During Farr’s time on the campaign, the Helms Campaign Committee sent more than 105,000 intimidating postcards to North Carolinians, most of whom were African Americans eligible to vote, wrongly suggesting they were ineligible and warning that they could be prosecuted for fraud if they tried to cast ballots. Farr denied having any knowledge of this effort, but a former Department of Justice official said the Helms’ disciple “absolutely” was involved in this and earlier illegal voter suppression tricks that the campaign described as “ballot security efforts.” Only after this information came to light did Farr admit that he was present in a 1990 Helms’ campaign meeting on voter suppression that ultimately resulted in this despicable incident.
This atrocious track record should prevent anyone from being appointed to the federal bench.
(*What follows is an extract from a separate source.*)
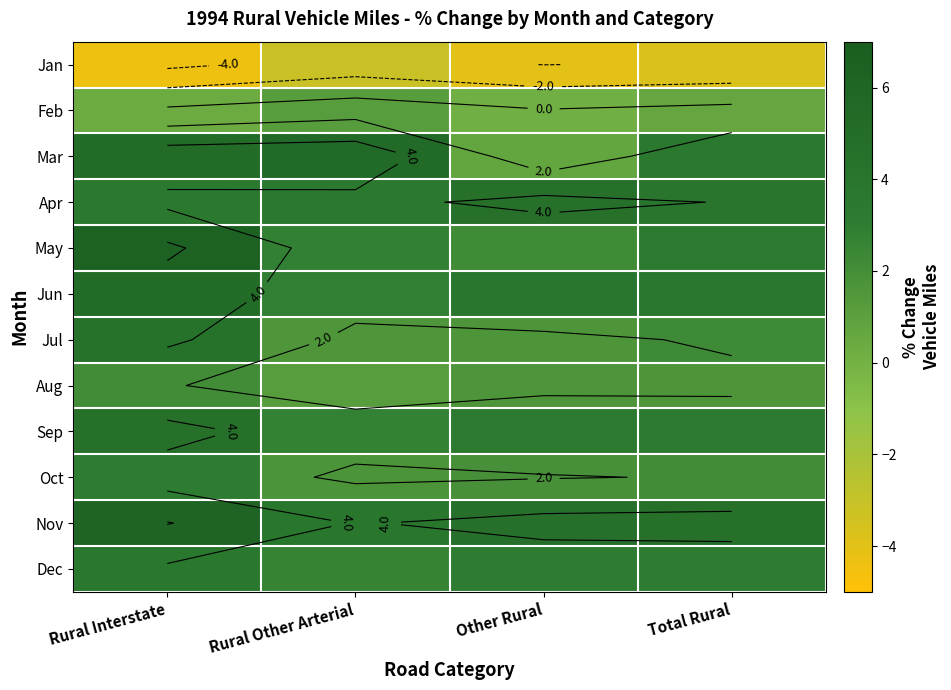

What is the total value across all series at Rural Interstate?

40.1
The problematic nature of this nomination is compounded by the fact that Farr would preside over the Eastern District, which contains most of the state’s counties with the highest percentages of African–American residents. Despite being home to North Carolina’s “Black Belt,” the Eastern District has never had an African-American judge in its nearly century and half of existence. It is a place that often feels like the civil rights movement never happened.
“We will have to repent in this generation,” Dr. King wrote from an Alabama jail, “not merely for the vitriolic words and actions of the bad people… but for the appalling silence of the good people.” Morality is not about left or right or Party affiliation. Members of this Committee from both sides of the aisle have condemned white supremacists in Charlottesville, Virginia and the most recent racist remarks made by the President who nominated Farr. I call upon the good people who are members of the Judiciary Committee not just to denounce the words of the President and the concept of white supremacy, but to vote against the confirmation of this nominee who would embody those words and concept on the federal bench.